**Directive:** Please list each line in the entries below that contains the word "Robbery", copying every such line in full.
════════════════
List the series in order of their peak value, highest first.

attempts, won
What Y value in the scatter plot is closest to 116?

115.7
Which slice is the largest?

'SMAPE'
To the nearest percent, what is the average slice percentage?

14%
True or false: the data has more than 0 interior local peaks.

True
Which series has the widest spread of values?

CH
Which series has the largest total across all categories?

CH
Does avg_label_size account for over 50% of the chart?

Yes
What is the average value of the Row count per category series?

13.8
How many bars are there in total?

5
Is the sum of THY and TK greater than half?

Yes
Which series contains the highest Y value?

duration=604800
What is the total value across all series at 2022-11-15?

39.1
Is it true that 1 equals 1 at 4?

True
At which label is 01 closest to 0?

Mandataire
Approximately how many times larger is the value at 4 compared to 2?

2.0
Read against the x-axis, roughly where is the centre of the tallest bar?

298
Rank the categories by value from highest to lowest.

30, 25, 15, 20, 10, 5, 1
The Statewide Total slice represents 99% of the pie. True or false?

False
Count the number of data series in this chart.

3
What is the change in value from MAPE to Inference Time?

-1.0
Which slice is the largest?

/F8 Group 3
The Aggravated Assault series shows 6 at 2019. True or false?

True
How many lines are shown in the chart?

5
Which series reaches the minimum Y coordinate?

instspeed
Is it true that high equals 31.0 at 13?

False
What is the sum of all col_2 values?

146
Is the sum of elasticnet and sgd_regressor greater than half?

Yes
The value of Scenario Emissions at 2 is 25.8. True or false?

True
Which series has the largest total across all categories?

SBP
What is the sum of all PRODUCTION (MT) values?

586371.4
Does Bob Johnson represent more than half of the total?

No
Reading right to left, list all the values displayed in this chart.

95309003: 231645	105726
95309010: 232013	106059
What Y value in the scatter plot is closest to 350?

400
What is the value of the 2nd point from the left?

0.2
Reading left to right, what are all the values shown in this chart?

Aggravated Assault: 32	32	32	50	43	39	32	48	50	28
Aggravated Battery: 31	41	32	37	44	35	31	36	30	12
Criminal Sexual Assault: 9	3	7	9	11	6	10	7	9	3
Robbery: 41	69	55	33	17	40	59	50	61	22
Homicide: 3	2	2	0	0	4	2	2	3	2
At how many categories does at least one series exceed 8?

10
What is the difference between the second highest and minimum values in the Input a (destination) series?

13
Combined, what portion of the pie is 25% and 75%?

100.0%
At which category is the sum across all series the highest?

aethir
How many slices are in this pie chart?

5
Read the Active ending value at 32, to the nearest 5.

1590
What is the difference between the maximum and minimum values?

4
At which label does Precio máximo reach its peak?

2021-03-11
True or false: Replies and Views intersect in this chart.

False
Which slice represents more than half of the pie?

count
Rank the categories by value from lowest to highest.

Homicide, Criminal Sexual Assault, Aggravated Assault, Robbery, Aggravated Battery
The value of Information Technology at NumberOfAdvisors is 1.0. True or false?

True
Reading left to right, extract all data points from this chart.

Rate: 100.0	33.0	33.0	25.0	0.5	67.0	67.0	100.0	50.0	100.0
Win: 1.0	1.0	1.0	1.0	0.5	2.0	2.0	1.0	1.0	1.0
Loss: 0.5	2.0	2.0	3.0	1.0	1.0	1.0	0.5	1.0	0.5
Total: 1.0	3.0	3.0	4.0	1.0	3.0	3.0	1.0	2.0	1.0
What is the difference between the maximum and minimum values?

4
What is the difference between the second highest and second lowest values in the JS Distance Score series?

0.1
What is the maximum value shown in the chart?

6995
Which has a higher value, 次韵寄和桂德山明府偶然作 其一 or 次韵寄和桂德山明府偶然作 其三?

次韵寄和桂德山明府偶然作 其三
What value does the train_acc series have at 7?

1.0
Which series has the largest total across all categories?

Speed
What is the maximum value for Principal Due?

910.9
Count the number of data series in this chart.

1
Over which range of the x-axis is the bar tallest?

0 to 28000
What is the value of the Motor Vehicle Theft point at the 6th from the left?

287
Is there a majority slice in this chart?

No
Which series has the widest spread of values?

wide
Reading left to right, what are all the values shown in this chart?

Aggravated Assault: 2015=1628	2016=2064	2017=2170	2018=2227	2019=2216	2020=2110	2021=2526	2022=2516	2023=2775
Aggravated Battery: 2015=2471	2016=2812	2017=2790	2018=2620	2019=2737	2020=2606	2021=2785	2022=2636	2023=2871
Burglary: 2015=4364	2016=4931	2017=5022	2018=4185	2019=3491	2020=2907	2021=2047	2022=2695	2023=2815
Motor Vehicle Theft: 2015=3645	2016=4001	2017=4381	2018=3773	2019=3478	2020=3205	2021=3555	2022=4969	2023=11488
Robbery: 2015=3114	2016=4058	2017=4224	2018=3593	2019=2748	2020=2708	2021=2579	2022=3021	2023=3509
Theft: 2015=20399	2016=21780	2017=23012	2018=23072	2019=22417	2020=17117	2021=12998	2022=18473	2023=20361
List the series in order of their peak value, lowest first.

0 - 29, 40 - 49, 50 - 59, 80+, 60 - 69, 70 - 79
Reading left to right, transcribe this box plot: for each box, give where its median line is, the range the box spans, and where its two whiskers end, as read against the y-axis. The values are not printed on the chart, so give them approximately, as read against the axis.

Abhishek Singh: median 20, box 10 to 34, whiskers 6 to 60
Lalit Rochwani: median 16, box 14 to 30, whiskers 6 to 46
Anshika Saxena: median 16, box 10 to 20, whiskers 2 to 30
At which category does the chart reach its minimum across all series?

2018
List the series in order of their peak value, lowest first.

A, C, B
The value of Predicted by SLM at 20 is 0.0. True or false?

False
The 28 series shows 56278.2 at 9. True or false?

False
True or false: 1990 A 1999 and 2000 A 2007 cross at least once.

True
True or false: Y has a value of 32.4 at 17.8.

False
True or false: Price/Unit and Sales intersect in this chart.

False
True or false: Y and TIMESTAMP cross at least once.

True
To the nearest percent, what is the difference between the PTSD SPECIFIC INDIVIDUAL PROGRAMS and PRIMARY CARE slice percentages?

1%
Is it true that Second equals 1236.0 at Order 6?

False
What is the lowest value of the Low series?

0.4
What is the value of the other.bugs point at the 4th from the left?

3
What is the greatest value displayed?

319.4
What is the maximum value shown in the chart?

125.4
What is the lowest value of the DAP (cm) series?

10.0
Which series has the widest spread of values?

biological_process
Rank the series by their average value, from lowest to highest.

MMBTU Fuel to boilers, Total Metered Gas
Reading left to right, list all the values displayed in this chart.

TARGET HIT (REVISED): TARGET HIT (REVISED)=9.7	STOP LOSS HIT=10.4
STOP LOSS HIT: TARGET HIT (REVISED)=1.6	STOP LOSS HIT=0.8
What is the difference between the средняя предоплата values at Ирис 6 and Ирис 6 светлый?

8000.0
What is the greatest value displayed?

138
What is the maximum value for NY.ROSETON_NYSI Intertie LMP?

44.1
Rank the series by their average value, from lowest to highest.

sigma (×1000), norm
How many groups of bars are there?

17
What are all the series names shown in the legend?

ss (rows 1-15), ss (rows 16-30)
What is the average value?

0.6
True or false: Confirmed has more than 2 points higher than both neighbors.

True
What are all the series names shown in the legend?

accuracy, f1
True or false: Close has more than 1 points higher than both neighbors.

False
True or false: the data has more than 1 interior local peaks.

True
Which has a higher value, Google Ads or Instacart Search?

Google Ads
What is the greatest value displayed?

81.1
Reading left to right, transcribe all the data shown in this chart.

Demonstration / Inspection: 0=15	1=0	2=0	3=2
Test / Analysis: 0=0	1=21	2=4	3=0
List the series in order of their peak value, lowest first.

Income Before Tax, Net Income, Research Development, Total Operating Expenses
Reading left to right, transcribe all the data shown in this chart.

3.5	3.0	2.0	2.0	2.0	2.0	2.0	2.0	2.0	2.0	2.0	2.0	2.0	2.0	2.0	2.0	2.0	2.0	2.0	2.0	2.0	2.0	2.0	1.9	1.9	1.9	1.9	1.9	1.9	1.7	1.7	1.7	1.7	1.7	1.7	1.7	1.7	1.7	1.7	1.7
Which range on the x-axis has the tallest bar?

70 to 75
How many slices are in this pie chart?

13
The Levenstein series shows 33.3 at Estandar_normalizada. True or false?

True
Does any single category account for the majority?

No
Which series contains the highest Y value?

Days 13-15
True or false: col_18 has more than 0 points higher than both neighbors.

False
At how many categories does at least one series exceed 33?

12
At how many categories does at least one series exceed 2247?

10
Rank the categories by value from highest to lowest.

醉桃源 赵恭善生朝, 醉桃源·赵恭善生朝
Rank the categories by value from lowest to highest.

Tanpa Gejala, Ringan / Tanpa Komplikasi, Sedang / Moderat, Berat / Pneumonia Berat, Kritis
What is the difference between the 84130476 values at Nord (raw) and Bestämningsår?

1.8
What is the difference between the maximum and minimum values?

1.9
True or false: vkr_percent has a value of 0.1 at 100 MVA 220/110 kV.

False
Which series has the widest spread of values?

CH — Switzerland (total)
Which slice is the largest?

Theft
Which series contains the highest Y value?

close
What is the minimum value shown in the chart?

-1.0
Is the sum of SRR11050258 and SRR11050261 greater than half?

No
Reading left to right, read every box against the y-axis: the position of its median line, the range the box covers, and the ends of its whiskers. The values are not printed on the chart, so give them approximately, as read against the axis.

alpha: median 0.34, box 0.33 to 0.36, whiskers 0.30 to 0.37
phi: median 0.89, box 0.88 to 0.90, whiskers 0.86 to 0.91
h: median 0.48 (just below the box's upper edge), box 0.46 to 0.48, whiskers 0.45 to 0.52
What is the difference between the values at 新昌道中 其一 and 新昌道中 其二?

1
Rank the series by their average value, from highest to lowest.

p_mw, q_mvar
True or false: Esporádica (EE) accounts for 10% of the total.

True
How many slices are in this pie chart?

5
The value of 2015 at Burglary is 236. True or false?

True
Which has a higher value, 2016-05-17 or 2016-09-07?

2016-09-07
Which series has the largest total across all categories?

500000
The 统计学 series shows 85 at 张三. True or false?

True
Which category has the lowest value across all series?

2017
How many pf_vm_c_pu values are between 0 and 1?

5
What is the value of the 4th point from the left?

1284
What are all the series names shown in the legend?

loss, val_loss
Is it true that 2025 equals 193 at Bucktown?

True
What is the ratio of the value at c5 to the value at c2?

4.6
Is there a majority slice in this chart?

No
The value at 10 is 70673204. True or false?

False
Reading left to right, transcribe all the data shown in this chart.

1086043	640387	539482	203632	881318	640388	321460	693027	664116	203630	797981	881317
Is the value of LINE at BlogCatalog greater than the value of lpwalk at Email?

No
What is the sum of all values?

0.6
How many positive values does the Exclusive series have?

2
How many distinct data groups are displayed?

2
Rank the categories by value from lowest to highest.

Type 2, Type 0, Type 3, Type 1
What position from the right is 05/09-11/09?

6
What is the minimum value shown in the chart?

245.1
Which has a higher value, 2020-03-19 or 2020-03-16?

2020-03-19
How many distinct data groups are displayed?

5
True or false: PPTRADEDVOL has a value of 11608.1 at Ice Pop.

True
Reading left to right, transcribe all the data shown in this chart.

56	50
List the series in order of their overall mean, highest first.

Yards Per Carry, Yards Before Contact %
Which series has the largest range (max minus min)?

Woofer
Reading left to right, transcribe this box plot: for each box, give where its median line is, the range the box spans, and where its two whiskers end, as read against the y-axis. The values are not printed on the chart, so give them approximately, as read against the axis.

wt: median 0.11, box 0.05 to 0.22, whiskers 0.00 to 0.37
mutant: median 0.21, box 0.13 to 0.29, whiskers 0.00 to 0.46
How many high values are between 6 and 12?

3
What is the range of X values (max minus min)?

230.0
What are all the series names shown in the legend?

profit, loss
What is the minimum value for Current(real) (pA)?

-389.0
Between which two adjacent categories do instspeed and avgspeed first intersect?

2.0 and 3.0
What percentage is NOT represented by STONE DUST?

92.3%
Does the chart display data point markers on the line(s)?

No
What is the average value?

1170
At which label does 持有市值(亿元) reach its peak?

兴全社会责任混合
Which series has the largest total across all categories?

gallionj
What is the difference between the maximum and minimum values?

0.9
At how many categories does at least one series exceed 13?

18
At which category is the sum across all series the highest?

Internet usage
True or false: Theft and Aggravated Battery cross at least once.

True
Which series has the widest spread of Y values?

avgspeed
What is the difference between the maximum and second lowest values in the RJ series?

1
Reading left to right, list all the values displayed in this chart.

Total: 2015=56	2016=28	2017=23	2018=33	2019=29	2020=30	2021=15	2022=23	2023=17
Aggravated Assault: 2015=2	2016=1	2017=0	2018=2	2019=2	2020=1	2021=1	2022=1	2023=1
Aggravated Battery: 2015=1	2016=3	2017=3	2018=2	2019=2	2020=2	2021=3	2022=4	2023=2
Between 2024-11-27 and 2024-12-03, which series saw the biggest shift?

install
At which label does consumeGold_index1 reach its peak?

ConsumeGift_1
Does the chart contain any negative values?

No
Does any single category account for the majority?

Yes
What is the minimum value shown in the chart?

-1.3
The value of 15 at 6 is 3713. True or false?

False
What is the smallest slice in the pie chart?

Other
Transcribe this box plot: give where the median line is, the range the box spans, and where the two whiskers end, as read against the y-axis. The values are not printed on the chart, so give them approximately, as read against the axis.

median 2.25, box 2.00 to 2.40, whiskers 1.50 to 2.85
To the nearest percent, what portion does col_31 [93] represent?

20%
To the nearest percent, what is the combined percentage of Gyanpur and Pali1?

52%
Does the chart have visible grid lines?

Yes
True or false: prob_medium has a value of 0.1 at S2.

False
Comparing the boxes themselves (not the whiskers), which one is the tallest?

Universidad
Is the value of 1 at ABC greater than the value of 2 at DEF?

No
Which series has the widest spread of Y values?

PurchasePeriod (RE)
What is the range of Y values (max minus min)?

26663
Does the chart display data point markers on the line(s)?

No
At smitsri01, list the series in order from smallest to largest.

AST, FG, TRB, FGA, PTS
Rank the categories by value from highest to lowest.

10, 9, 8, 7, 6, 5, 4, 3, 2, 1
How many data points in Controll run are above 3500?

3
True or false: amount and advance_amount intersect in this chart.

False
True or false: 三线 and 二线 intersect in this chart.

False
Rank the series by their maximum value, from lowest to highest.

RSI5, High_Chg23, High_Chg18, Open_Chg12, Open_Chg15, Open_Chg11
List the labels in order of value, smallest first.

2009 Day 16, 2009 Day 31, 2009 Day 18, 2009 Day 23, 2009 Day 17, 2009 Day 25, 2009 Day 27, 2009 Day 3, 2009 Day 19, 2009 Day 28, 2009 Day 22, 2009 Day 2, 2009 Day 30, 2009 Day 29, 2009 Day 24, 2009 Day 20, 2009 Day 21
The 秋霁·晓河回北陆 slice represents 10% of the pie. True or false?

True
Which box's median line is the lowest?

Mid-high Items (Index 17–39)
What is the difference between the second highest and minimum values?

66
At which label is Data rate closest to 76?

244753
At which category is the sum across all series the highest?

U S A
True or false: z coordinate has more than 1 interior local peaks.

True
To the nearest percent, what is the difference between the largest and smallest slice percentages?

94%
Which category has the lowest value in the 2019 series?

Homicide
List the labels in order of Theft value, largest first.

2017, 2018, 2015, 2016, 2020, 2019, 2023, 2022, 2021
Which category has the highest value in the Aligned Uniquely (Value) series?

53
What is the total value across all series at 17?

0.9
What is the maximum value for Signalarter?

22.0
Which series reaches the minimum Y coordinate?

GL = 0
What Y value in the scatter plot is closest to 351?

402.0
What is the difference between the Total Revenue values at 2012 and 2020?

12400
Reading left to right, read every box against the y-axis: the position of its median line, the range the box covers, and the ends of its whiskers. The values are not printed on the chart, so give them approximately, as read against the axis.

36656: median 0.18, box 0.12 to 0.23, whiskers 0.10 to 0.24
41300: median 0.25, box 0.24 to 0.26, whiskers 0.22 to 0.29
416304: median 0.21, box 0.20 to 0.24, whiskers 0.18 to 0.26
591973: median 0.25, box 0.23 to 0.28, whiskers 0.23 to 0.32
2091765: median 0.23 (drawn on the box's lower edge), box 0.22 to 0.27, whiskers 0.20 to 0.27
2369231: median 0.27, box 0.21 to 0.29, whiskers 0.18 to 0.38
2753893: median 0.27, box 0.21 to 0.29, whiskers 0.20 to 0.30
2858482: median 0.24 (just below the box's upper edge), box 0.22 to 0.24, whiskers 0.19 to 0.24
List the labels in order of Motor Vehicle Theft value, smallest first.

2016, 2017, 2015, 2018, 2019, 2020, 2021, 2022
════════════════
**Written solution:**
Robbery: 41	69	55	33	17	40	59	50	61	22
Homicide, Criminal Sexual Assault, Aggravated Assault, Robbery, Aggravated Battery
Robbery: 2015=3114	2016=4058	2017=4224	2018=3593	2019=2748	2020=2708	2021=2579	2022=3021	2023=3509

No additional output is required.